▶ **Provided passage**
When ticking boxes isn’t enough—videogames that fall short

I’m a retrogamer at heart. Although I do now and again enjoy modern games, most of those that bite are old-fashioned in many ways. This is probably why I’m such a big fan of iOS as a gaming platform—it’s like the 1980s all over again (low prices, tons of novelty in games, individuals putting out what they want to rather than what focus groups ask for).

However, it’s interesting to see that ticking all the boxes isn’t always enough. A case in point is Earth Defender, a 59p game I downloaded for almost certain inclusion in an article I’m currently writing about cheapo iPod games. The grabs on the game’s App Store page looked great—screens full of swooping neon ships. The gameplay looked like it mashed together Missile Command and Galaxian. What could go wrong?

▶ **Material provided**
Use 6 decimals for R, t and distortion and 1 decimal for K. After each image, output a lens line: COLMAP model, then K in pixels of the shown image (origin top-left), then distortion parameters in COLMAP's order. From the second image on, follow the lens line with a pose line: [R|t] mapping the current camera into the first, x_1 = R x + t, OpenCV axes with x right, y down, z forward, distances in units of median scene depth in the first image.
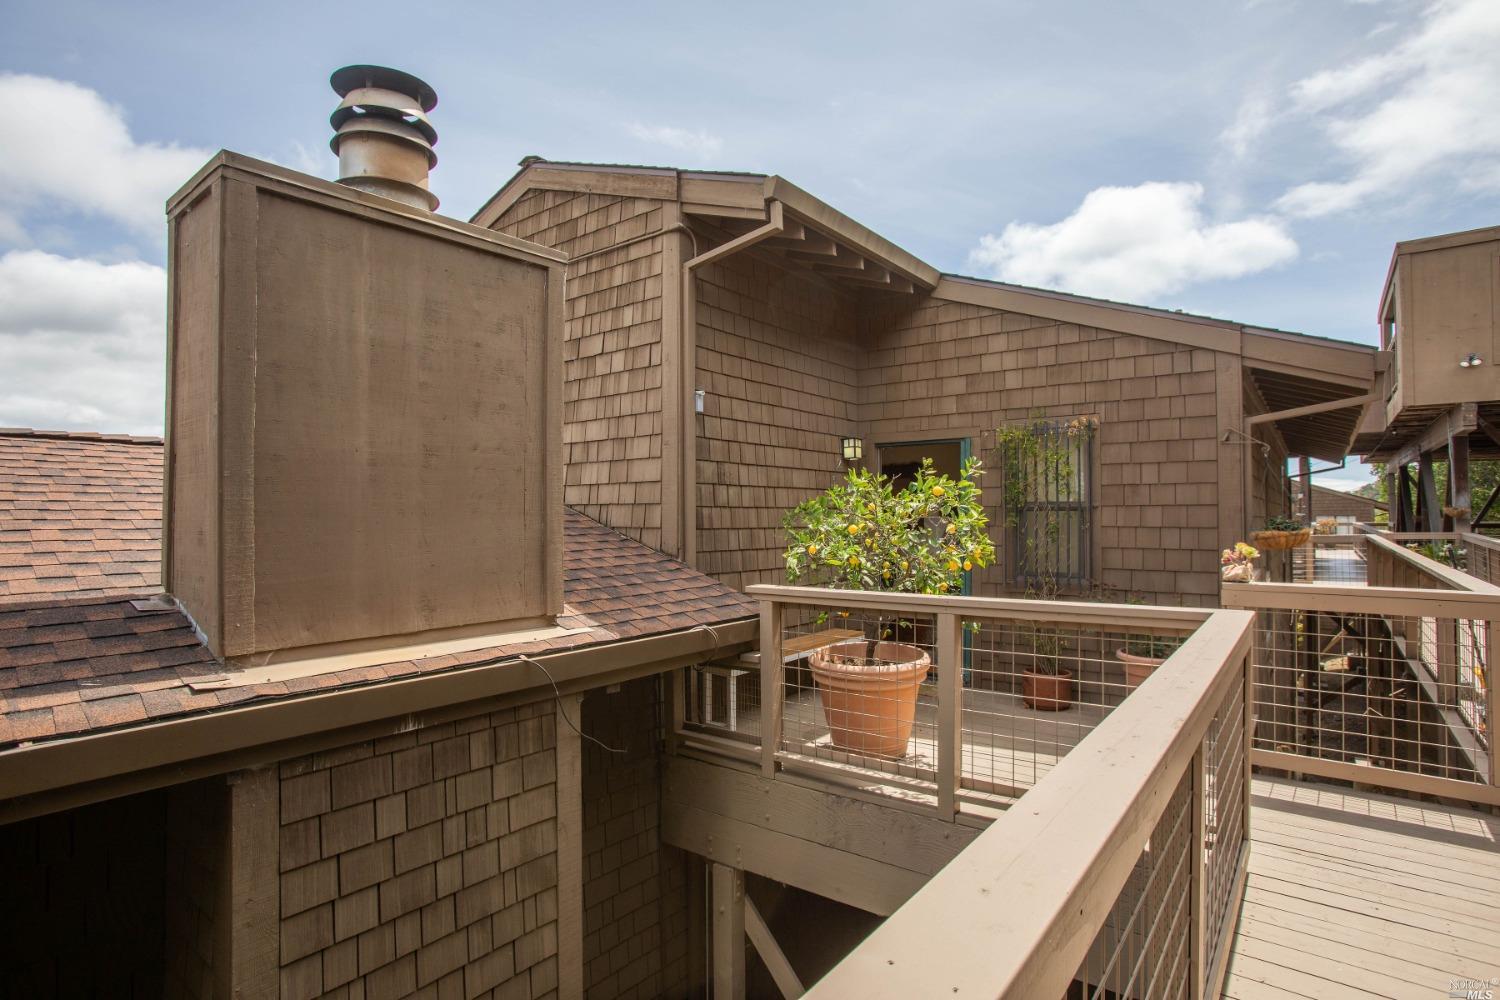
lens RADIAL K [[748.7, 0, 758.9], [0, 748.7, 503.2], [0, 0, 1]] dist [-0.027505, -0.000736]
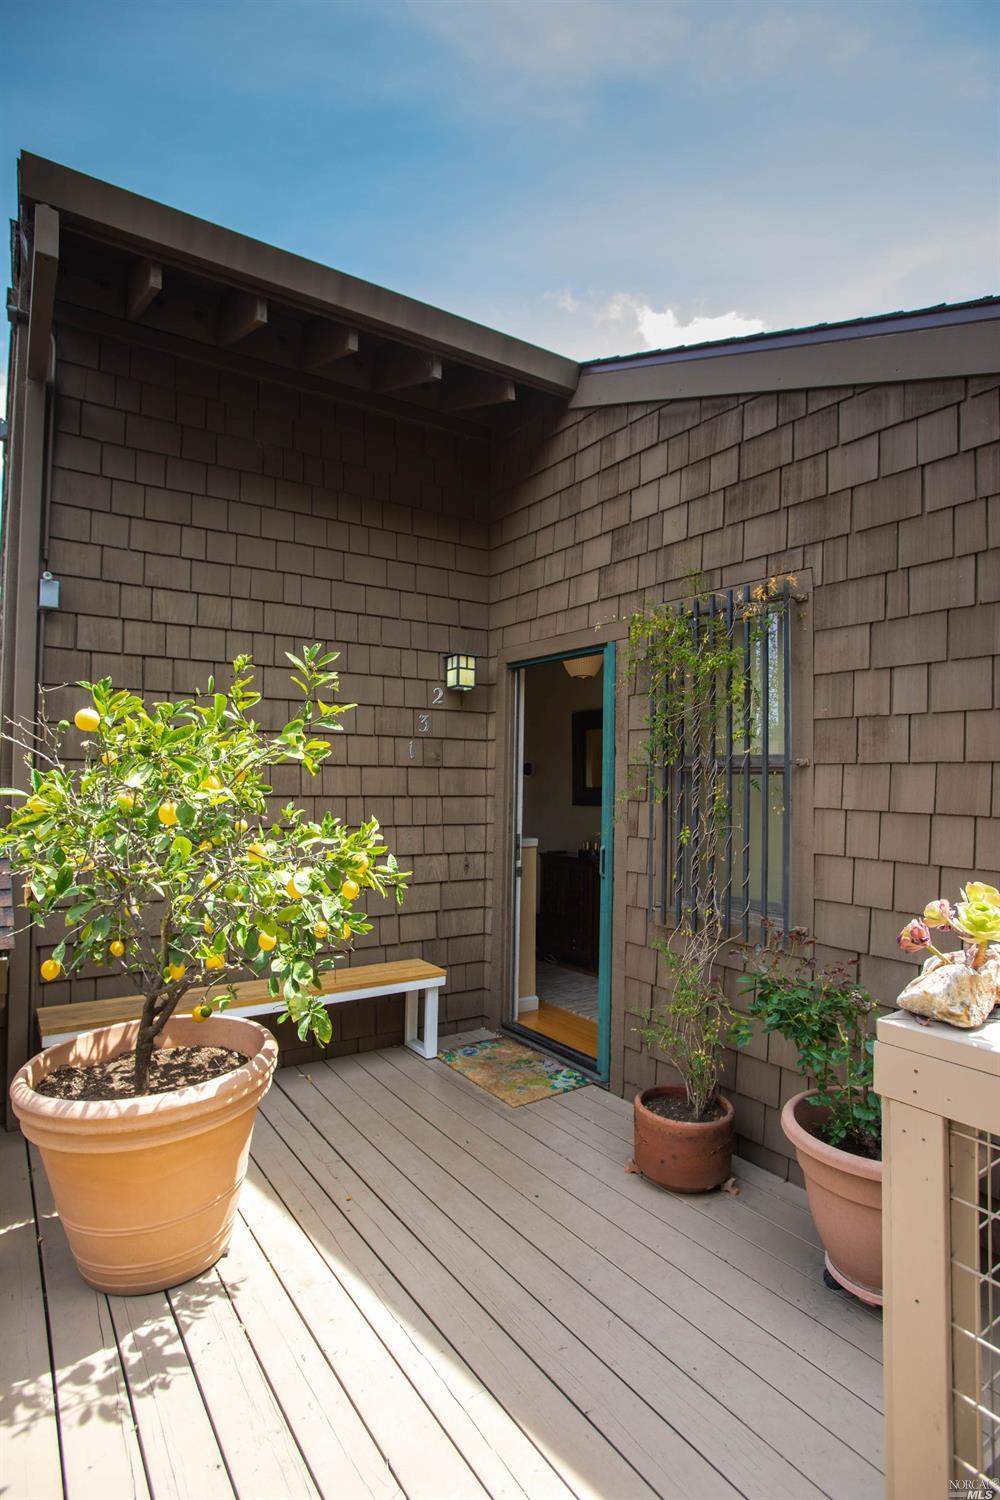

▶ **Questions**
**1)** Translate this sentence from the post on videogames into Spanish: "However, it’s interesting to see that ticking all the boxes isn’t always enough."
**2)** Go on with the post on videogames, picking up after its final sentence.

▶ **Expected results**
**1)** Sin embargo, es interesante ver que marcar todas las casillas no siempre es suficiente.

**2)**
Plenty, as it turns out. Earth Defender isn’t bad, but it’s also not great. The levels are too long and become a little tedious. And the game’s far too easy—I would have completed it on my first go had the game not erased my supposedly saved game. As it was, I completed it the first time I seriously tried to.

The irony is that Earth Defender therefore, despite being a retro title at heart, ends up being more like modern titles I dislike: dull and repetitive but inoffensive gameplay, with a layer of gloss overlaid.

For daily iPhone/iPad/iPod touch app and game reviews, follow @iphonetiny on Twitter, or bookmark iphonetiny.com.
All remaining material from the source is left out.